HITC: Do you feel confident that your Kickstarter campaign is going to make it to the deadline?
JH: We're a little bit apprehensive, as you might imagine. It's not out of the question that we'll do it but we've still go a long way to go. These things do happen, we'd like to be further along than where we're at. What we were hoping for was a bigger spike at the start than we initially got. It's hard to saw quite why that didn’t happen, it could be just the fact that we didn't have that kind of nostalgia [appeal], we don't have the star power of some projects to attract people's support.
HITC: Also, you have been quite honest about what you hope to produce as opposed to promising the world.
JH: Exactly and that was a very conscious decision as well. It would have been a lot easier to say: 'Let's ask for 100 grand.' If we did that we'd be three-quarters of the way there, we might even have done it [now] because people might see that as an easier target. There's a potential that people have been put off of the cost of the target we set but ultimately we sat down, the director sat down, and we thought: 'We need to be able to sleep at night when we do this.' Because we didn't want to say 'OK lets ask for a smaller amount of money and, fingers-crossed, we'll be able to get funding from investors or something like that.' If that didn't happen then we'd have taken somebody's money and not been able to do it [Death Inc.] because 300-grand is a realistic cost for how much the game is going to cost. We know that if we got that we could do it without any sort of external input at all whereas if we asked for less we definitely couldn't. It's a risk, definitely a risk, and you can see it's a fairly nerve-wracking one but it was the right way we wanted to do it. We felt like it would be wrong to pretend that we were going to make something we weren’t, to basically pull the wool over the eyes of the people that are trusting us from the very start with their money.
HITC: Trying to be ethical about it whilst pushing it.
JH: Yeah, exactly. That was a tricky decision and I think the hard-nosed business people might have said 'no, you should have done it this way', and I look at that and think we could have done it that way but we stand by the decision we made. Win or lose, we believe that we made the right call for ourselves.
HITC: There's a been a narrative going around that Kickstarter's initial enthusiasm towards games is a little bit on the wane, do you think that's true?
JH: Yeah. I agree, I think a lot of people have been burned by it. One of the comments [we received] was very telling, because someone said: 'I haven't got any of my Kickstarter games yet!' He's backed games over a year ago and he hasn't seen them. People are thinking: 'I've plugged in a lot of money into stuff I haven't got any significant return from yet. So why should I do yours?'. Ironically, you can play ours earlier than some of these other games that were fully funded a year ago. There is certainly this feeling of 'I pumped quite a lot of money into these Kickstarter projects and haven't got a lot back from it yet, so I'm not willing to do that'. That's an unfortunate side effect of the funding, which we really didn't anticipate.

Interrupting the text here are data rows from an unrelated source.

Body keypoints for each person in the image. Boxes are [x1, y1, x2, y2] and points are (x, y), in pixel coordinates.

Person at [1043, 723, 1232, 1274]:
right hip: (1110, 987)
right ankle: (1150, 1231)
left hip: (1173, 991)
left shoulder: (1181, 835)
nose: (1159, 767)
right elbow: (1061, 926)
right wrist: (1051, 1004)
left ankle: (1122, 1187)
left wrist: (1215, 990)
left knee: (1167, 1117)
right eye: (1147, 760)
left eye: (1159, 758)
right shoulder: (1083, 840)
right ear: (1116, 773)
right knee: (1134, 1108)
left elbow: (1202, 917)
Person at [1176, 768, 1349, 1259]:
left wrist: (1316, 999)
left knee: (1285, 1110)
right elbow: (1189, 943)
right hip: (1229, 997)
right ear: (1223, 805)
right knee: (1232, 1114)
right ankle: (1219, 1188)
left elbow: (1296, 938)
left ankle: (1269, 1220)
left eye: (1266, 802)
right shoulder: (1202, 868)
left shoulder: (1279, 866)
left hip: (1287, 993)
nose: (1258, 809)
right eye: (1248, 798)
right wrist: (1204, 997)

HITC: Looking at the game itself though, you say you didn't bill it on its nostalgia value, but Death Inc. certainly looks back on genres which have been neglected in the modern gaming environment.

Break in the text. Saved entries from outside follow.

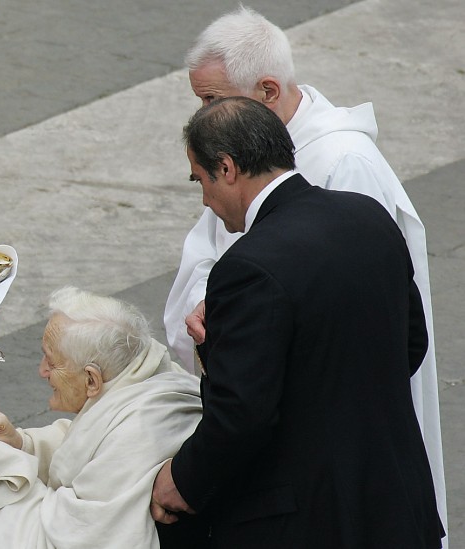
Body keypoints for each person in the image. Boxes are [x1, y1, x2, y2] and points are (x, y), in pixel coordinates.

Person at [161, 7, 446, 536]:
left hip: (321, 490)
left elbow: (250, 402)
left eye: (212, 102)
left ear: (267, 91)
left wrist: (184, 479)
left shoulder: (344, 166)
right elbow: (409, 336)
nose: (204, 116)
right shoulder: (347, 208)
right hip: (383, 489)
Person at [0, 287, 204, 549]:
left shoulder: (140, 433)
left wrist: (6, 465)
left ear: (92, 380)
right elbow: (88, 441)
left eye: (51, 361)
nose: (41, 371)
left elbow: (71, 534)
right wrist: (20, 444)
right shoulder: (142, 374)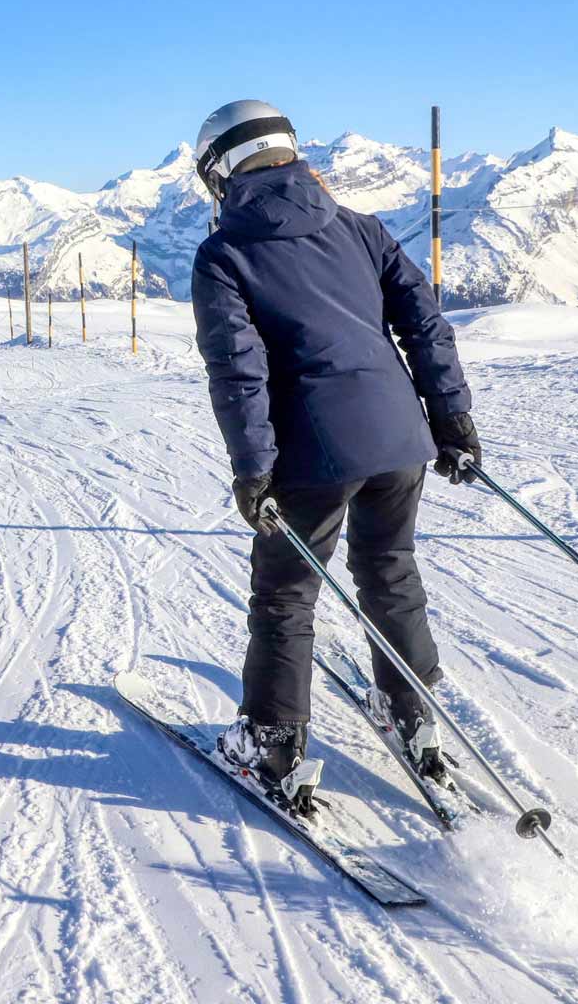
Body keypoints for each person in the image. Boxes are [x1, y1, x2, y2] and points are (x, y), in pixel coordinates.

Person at [188, 100, 481, 814]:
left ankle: (272, 743)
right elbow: (424, 324)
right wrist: (450, 420)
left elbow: (239, 371)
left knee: (287, 594)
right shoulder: (361, 228)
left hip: (312, 456)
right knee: (389, 571)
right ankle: (411, 715)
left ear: (220, 173)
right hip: (399, 442)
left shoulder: (224, 254)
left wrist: (253, 469)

JH: You're right. I think, when we didn't go for the nostalgia thing, we perhaps didn't realise explicitly the nostalgia trips we could plug into. But it definitely is in some ways quite a nostalgia thing, when we realised what we were doing and we realised we are drawing from Theme Park and Dungeon Keeper, it definitely made a lot of sense. The genre is not overburdened with amazingly new things, so we thought 'let's give it a go'. It just really appealed, we grew up on these games. I remember sitting in the car, coming back from the shop with Dungeon Keeper in my hands and being so excited by the idea of this game – and the same with Theme Park. It's exciting for us.
HITC: For a long time it seemed like there were only a few places that were championing these genres, such as Good Old Games, now it seems like Kickstarter has opened the door again for these types of titles. Do you think there is a big demand for these genres?

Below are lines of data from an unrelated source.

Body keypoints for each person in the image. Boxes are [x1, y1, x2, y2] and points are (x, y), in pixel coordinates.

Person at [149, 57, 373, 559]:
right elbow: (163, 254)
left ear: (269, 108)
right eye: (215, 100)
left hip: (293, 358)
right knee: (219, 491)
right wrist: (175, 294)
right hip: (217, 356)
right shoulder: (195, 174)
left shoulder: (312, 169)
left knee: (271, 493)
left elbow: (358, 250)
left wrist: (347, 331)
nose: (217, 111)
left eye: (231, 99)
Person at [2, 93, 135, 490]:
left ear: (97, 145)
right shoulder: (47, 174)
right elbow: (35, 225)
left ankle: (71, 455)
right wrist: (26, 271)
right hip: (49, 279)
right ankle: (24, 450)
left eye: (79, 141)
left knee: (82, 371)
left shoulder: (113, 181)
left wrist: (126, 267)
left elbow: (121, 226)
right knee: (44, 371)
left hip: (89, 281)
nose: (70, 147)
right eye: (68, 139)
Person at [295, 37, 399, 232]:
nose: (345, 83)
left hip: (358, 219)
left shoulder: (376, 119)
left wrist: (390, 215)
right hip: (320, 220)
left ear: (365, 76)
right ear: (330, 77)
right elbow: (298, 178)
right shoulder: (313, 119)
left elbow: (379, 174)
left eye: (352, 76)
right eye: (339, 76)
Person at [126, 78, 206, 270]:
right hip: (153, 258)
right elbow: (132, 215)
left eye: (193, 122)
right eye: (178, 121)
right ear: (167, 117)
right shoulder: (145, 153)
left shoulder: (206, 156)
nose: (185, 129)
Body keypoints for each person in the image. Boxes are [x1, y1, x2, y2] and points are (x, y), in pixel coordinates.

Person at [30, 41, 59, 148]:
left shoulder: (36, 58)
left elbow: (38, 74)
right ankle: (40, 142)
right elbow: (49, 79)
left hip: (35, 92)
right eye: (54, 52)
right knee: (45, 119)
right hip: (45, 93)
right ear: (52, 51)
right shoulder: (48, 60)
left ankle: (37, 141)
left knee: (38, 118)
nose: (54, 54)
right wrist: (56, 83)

JH: I think so, I think there's this resurgence of PC gaming in general and the idie gaming scene is certainly a part of it. It's [indie gaming] has partly come of that and is partly responsible for that but PC games are definitely coming back into the forefront. The PC is such a great platform for this sort of RTS, it just works and it's never really worked well on a console for example. There's definitely room there for us to make our mark. The iPad as well is perfect for this game, no one's really done a great one yet so that could be exciting too.